“Arquerito, arquerazo”, así comenzaba una de las nota de la revista El Gráfico que hacía referencia al partido con el que San Juan se consagró campeón de la Copa Beccar Varela en 1956. Por muchos años cuando se daba la formación de la selección sanjuanina el hincha sabía de memoria que los cronistas radiales dirían: “con el 1, Mallea”.
El enorme y generoso corazón de Rogelio Mallea dejó de latir alrededor de las 20 del domingo y sus restos fueron inhumados ayer por la tarde ante una importante cantidad de público. Era un hombre que vivió 85 años aferrado a sus dos pasiones: el fútbol y la amistad. Rogelio, nacido en Caucete el 8 de agosto de 1929, fue jugador de fútbol por elección y arquero por casualidad.
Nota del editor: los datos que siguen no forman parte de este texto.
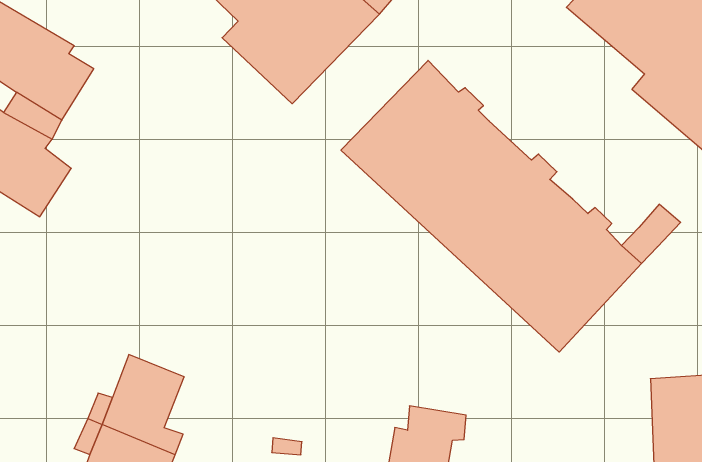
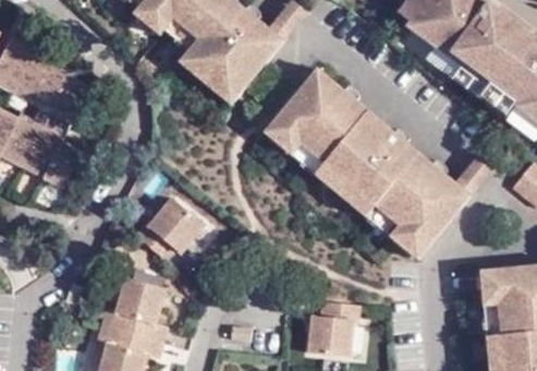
building: none -> [138,201,206,261]

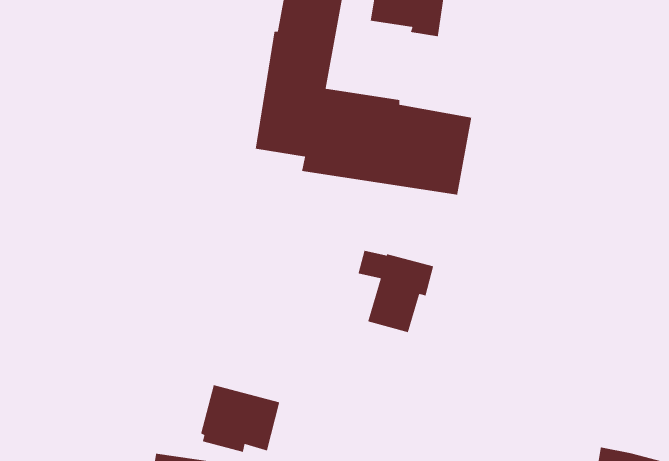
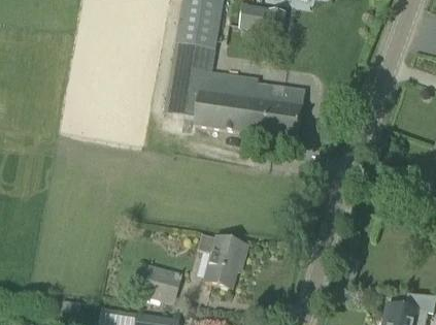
building: [357,250,434,333] -> [197,233,246,287]

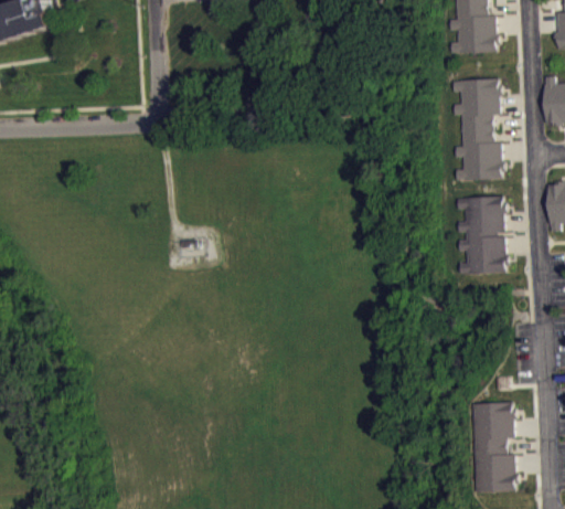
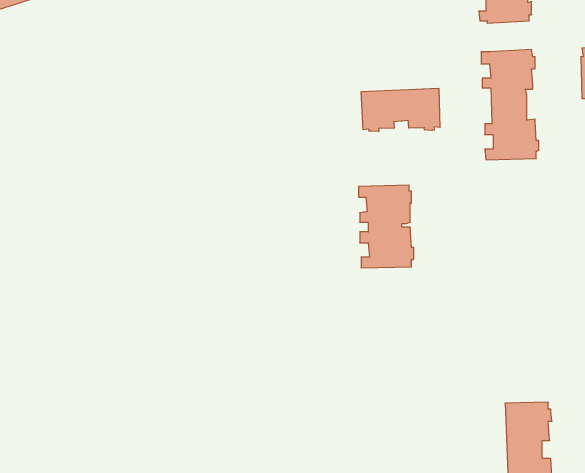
building: none -> [361,88,440,132]
building: [456,197,507,273] -> [359,185,414,268]

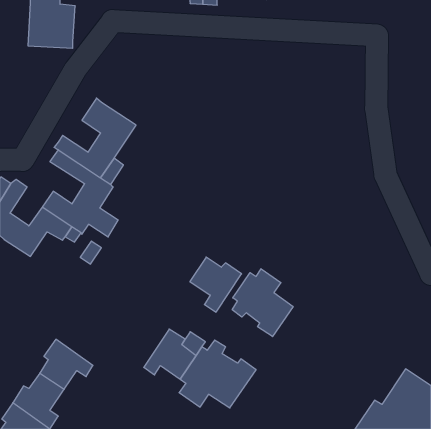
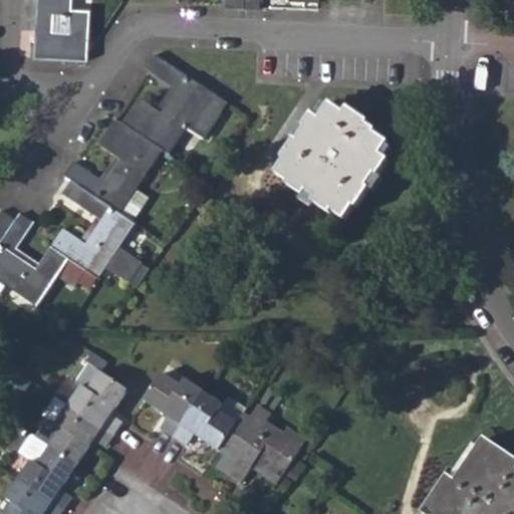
building: none -> [120,53,227,153]
building: none -> [276,103,387,218]
building: [190,257,242,312] -> [140,370,201,436]
building: [232,269,293,337] -> none
building: none -> [66,369,125,434]

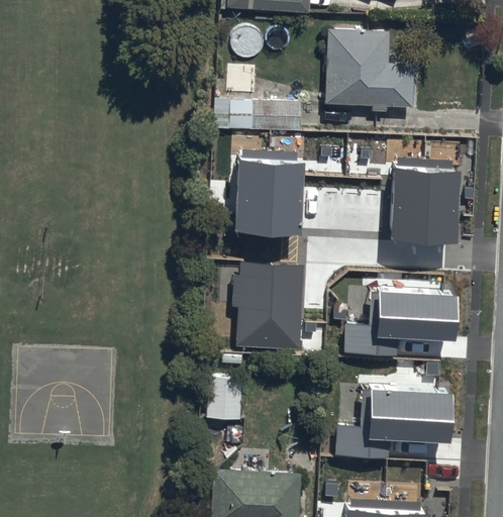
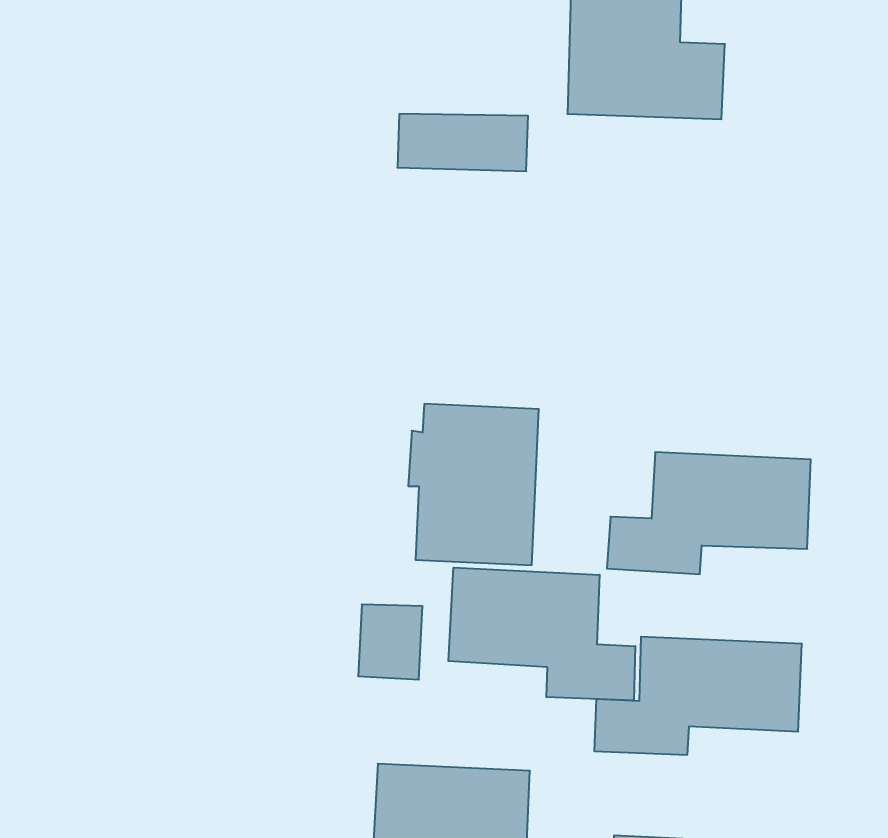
building: [235,158,304,237] -> none
building: [392,168,463,246] -> none
building: none -> [448,568,635,700]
Tenía 12 años cuando en un partido de equipos de barrio, faltaba quien se pusiera bajo los tres palos y él, que jugaba en el mediocampo aceptó el reto ante la amenaza de que “si no jugás al arco, no jugás”. “Eran épocas en que no había cambios y yo quería jugar”, contó en alguna de las tantas charlas que tuvo con el cronista.
En ese partido atajó todo. Su equipo ganó y sus compañeros “lo levantaron en andas y sus rivales lo aplaudían”, contó alguna vez su gran amigo, también fallecido este año, José Suárez.
Estuvo a punto de firmar con Peñarol, pero el día que fue a la Liga no tenía la partida de nacimiento. La consiguió a escondidas de su madre -”no quería que yo jugara al fútbol”-, la astucia de un dirigente verdinegro y sus ganas de jugar en San Martín motivaron que firmara para la entidad de la que luego sería un emblema. Medía 1.72 metros de estatura, por eso aquello de “Arquerito”, pero tenía elásticos en sus piernas, un dominio del área y una personalidad tremenda. Por eso aquello de “arquerazo”.
En 1966 jugó en Peñarol y en los años ‘67 y 68 lo hizo en Desamparados. Volvió a San Martín para retirarse en 1972, por entonces el arco verdinegro lo ocupaba Francisco “Pancho” Velázquez.
Dejó del fútbol como jugador, pero siguió ligado a él como maestro. Junto a un bisoño Juan José Chica fundó la escuela de San Martín. Allí formó jugadores y hombres de bien a los que siempre les inculcó, “el respeto por los rivales”.
El corazón de Don Rogelio se paró, pero su ejemplo late vigorosamente en la memoria de la gente del fútbol que lo idolatró.